Chiltern Firehouse, the sequel
Roula Khalaf, Editor of the FT, selects her favourite stories in this weekly newsletter.
I am out for dinner at Louie, a new restaurant in London’s Covent Garden. It’s only the first day of service (after months of delay), but I can already tell this place is going to fly.
This is what I’ve been missing. I don’t mean going out to a restaurant. I have done that plenty of times in the past few weeks. I mean going to a restaurant where the crowd is such a big part of the draw. Here I can take pleasure in what’s going on at the next table because: a) there are actually people at the next table, albeit at some distance – even pre-Covid it was the plan for placements to be quite far apart; b) the sightlines are impeccable; and c) the people here are so damn beautiful I can’t help but look.
It’s not just the crowd. Everything here is beautiful, from the retro-patterned carpets to the gold corduroy upholstery to the gleaming copper bar. There’s a palpable sense of excitement. Finally, somewhere new and exciting. Somewhere worth dressing up for. Somewhere you can go and be part of a scene.
And not just any scene. The scene, if the French-born managing partner Guillaume Glipa has anything to do with it. He – and his partners, the French based hospitality group Paris Society – want Louie to be an alternative to Chiltern Firehouse, which seems like a tall order, given how insanely popular the Marylebone hotel-restaurant continues to be. But if anyone can pull it off, Glipa can. After years at top-tier restaurants in New York and London, he was part of the team that launched Chiltern Firehouse under André Balazs in 2013. He then joined forces with Richard Caring to reopen Annabel’s in 2018. He knows how to launch a success.

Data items

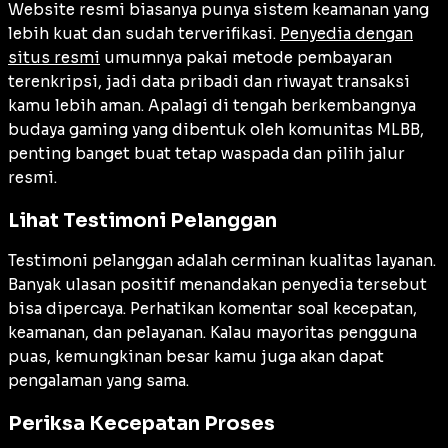
Website resmi biasanya punya sistem keamanan yang
lebih kuat dan sudah terverifikasi.
Penyedia dengan
situs resmi
umumnya pakai metode pembayaran
terenkripsi, jadi data pribadi dan riwayat transaksi
kamu lebih aman. Apalagi di tengah berkembangnya
budaya gaming yang dibentuk oleh komunitas MLBB,
penting banget buat tetap waspada dan pilih jalur
resmi.
Lihat Testimoni Pelanggan
Testimoni pelanggan adalah cerminan kualitas layanan.
Banyak ulasan positif menandakan penyedia tersebut
bisa dipercaya. Perhatikan komentar soal kecepatan,
keamanan, dan pelayanan. Kalau mayoritas pengguna
puas, kemungkinan besar kamu juga akan dapat
pengalaman yang sama.
Periksa Kecepatan Proses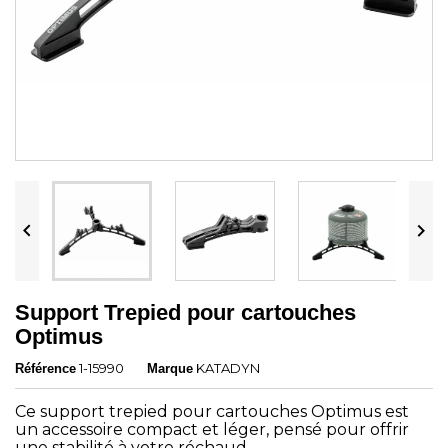


Support Trepied pour cartouches
Optimus
1-15990
KATADYN
Référence
Marque
Ce support trepied pour cartouches Optimus est
un accessoire compact et léger, pensé pour offrir
une stabilité à votre réchaud.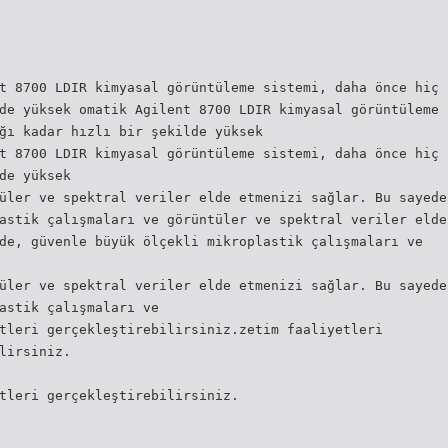
t 8700 LDIR kimyasal görüntüleme sistemi, daha önce hiç 
de yüksek omatik Agilent 8700 LDIR kimyasal görüntüleme 
ğı kadar hızlı bir şekilde yüksek
t 8700 LDIR kimyasal görüntüleme sistemi, daha önce hiç 
de yüksek
üler ve spektral veriler elde etmenizi sağlar. Bu sayede
astik çalışmaları ve görüntüler ve spektral veriler elde
de, güvenle büyük ölçekli mikroplastik çalışmaları ve
üler ve spektral veriler elde etmenizi sağlar. Bu sayede
astik çalışmaları ve
tleri gerçekleştirebilirsiniz.zetim faaliyetleri
lirsiniz.
tleri gerçekleştirebilirsiniz.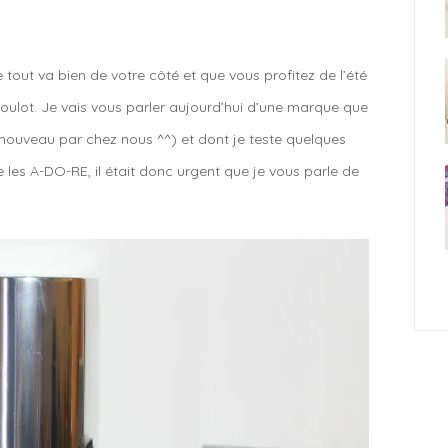
 tout va bien de votre côté et que vous profitez de l’été
ulot. Je vais vous parler aujourd’hui d’une marque que
t nouveau par chez nous ^^) et dont je teste quelques
je les A-DO-RE, il était donc urgent que je vous parle de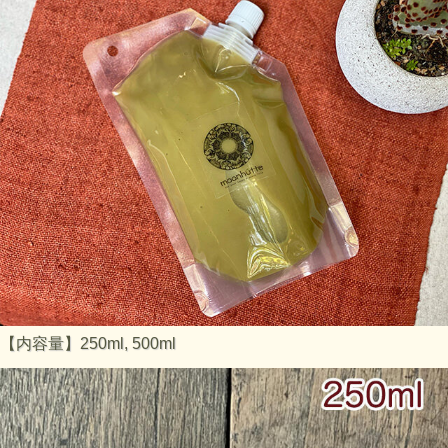
コブミカンとは
（出典：
Wikipedia
）
コブミカン（瘤蜜柑、学名: Citrus hystrix）は英語でカフィ
ア・ライム(kaffir lime)とも呼ばれるインドネシア、マレーシ
ア原産のライムの一種である。香りがよいため東南アジアの
料理でよく使われ、裏庭の灌木として広く栽培されている。
果汁と果皮はインドネシアの医療で使用される。このため、
この果実はインドネシアではジェルク・オバット（「薬のミ
カン」という意味）と呼ばれることがある。果皮から取れる
油には強い殺菌効果がある。また近年の研究で、コブミカン
の葉は複素環アミン類等の変異原物質に対して強い抗変異原
性を示すことが明らかになっており、発がんリスクを低減で
きると考えられている。
※仕入元の都合により、価格変更となりました。ご了承くだ
さい。
【内容量】250ml, 500ml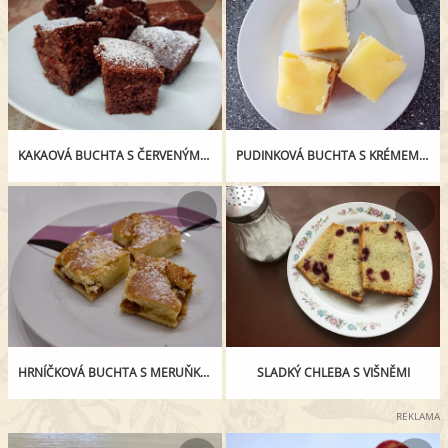
KAKAOVÁ BUCHTA S ČERVENÝM RYBÍZEM
PUDINKOVÁ BUCHTA S KRÉMEM A OVOCEM
HRNÍČKOVÁ BUCHTA S MERUŇKAMI A DROBENKOU
SLADKÝ CHLEBA S VIŠNĚMI
REKLAMA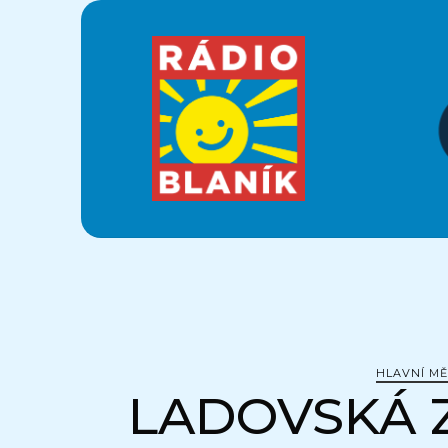
Krajánek
Rádia
BLANÍK
HLAVNÍ M
LADOVSKÁ 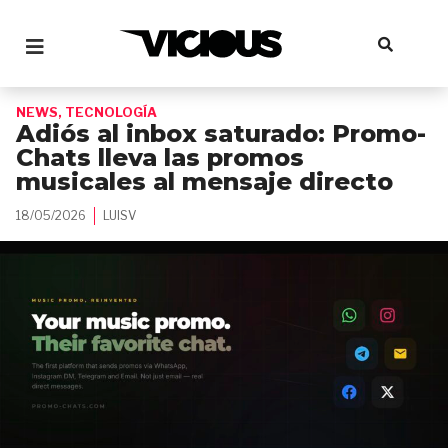
NEWS
,
TECNOLOGÍA
Adiós al inbox saturado: Promo-
Chats lleva las promos
musicales al mensaje directo
18/05/2026
LUISV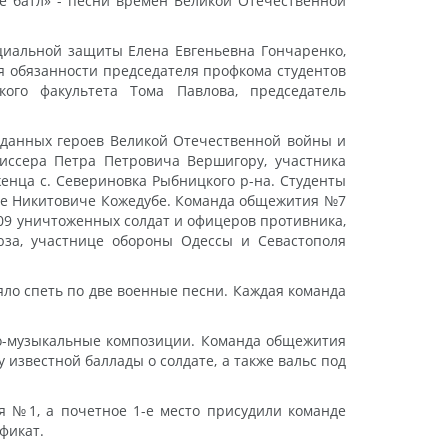
ке батл» - песни времен Великой Отечественной
оциальной защиты Елена Евгеньевна Гончаренко,
я обязанности председателя профкома студентов
кого факультета Тома Павлова, председатель
 данных героев Великой Отечественной войны и
иссера Петра Петровича Вершигору, участника
енца с. Севериновка Рыбницкого р-на. Студенты
ане Никитовиче Кожедубе. Команда общежития №7
09 уничтоженных солдат и офицеров противника,
юза, участнице обороны Одессы и Севастополя
яло спеть по две военные песни. Каждая команда
но-музыкальные композиции. Команда общежития
звестной баллады о солдате, а также вальс под
я №1, а почетное 1-е место присудили команде
фикат.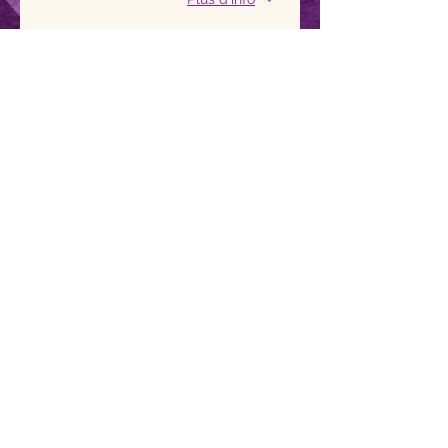
Prix
50,00 €
Contact
Marielle Van Der Meersch
Artiste - Yogini
marielleyogam@gmail.com
+33 6 50 99 59 36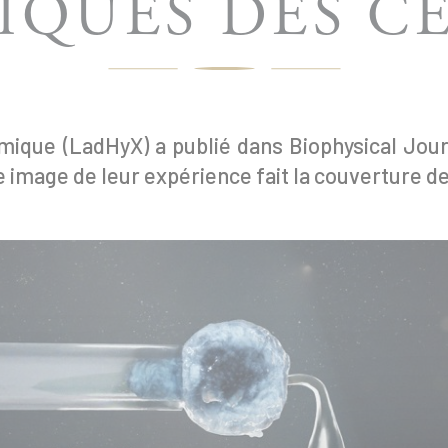
QUES DES C
ique (LadHyX) a publié dans Biophysical Jour
image de leur expérience fait la couverture de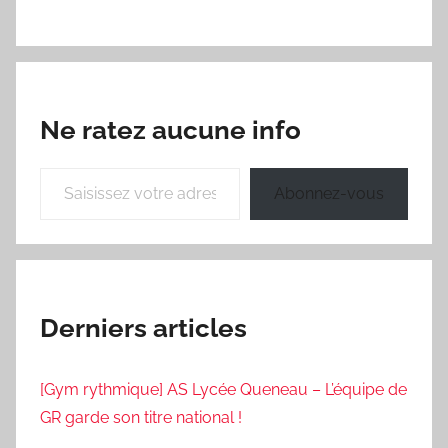
Ne ratez aucune info
Saisissez votre adresse e-mail…
Abonnez-vous
Derniers articles
[Gym rythmique] AS Lycée Queneau – L’équipe de
GR garde son titre national !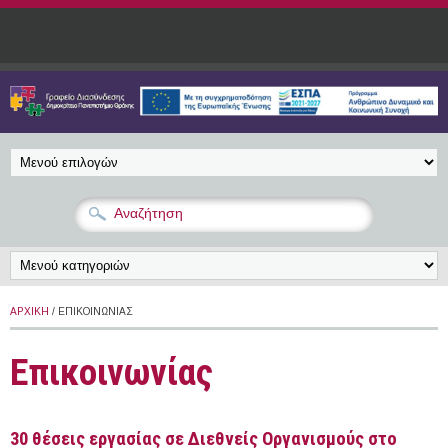
Παράκαμψη προς το κυρίως περιεχόμενο
ΑΡΧΙΚΉ
/ ΕΠΙΚΟΙΝΩΝΊΑΣ
Επικοινωνίας
30 θέσεις εργασίας σε Διεθνείς Οργανισμούς στο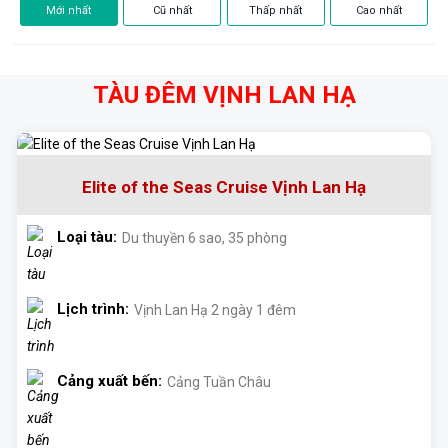
Mới nhất
Cũ nhất
Thấp nhất
Cao nhất
TÀU ĐÊM VỊNH LAN HẠ
Elite of the Seas Cruise Vịnh Lan Hạ
Loại tàu:
Du thuyền 6 sao, 35 phòng
Lịch trình:
Vịnh Lan Hạ 2 ngày 1 đêm
Cảng xuất bến:
Cảng Tuần Châu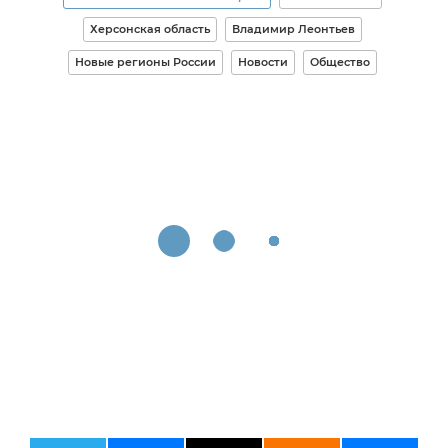
Херсонская область
Владимир Леонтьев
Новые регионы России
Новости
Общество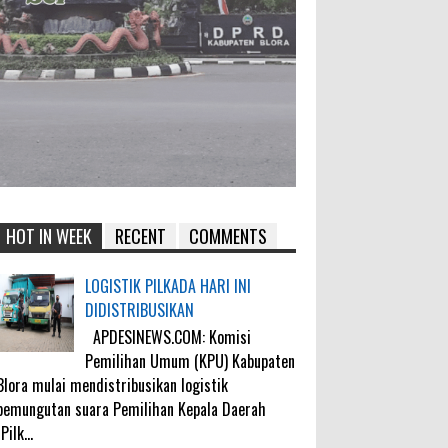
HOT IN WEEK
RECENT
COMMENTS
LOGISTIK PILKADA HARI INI
DIDISTRIBUSIKAN
APDESINEWS.COM: Komisi
Pemilihan Umum (KPU) Kabupaten
Blora mulai mendistribusikan logistik
pemungutan suara Pemilihan Kepala Daerah
(Pilk...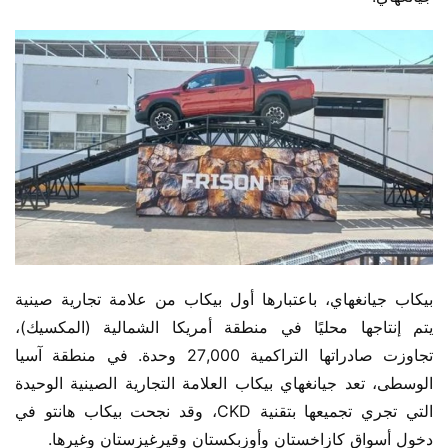
بيكاب جيانغهاي، باعتبارها أول بيكاب من علامة تجارية صينية 
يتم إنتاجها محليًا في منطقة أمريكا الشمالية (المكسيك)، 
تجاوزت صادراتها التراكمية 27,000 وحدة. في منطقة آسيا 
الوسطى، تعد جيانغهاي بيكاب العلامة التجارية الصينية الوحيدة 
التي تجري تجميعها بتقنية CKD، وقد نجحت بيكاب هانتو في 
دخول أسواق كازاخستان وأوزبكستان وقيرغيزستان وغيرها.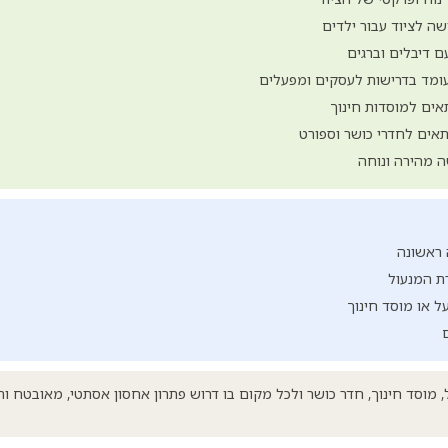
שה לציוד עבור ילדים
ם דיבלים וברגים
ומד בדרישות לעסקים ומפעלים
ים למוסדות חינוך
אים לחדרי כושר וספורט
ה מהירה ונוחה
 ראשונה
ת המנעול
 או מוסד חינוך
מוסד חינוך, חדר כושר ולכל מקום בו דרוש פתרון אחסון אסתטי, מאובטח ותק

* **EXERCISE**: Edit the passage of the restaurant article starting at "Chiltern Firehouse, the" and ending at "going to fly.", replacing "dinner" with "lunch", and give the revised passage. The data items are not needed.

* **COMPLETED EXERCISE**:
Chiltern Firehouse, the sequel
Roula Khalaf, Editor of the FT, selects her favourite stories in this weekly newsletter.
I am out for lunch at Louie, a new restaurant in London’s Covent Garden. It’s only the first day of service (after months of delay), but I can already tell this place is going to fly.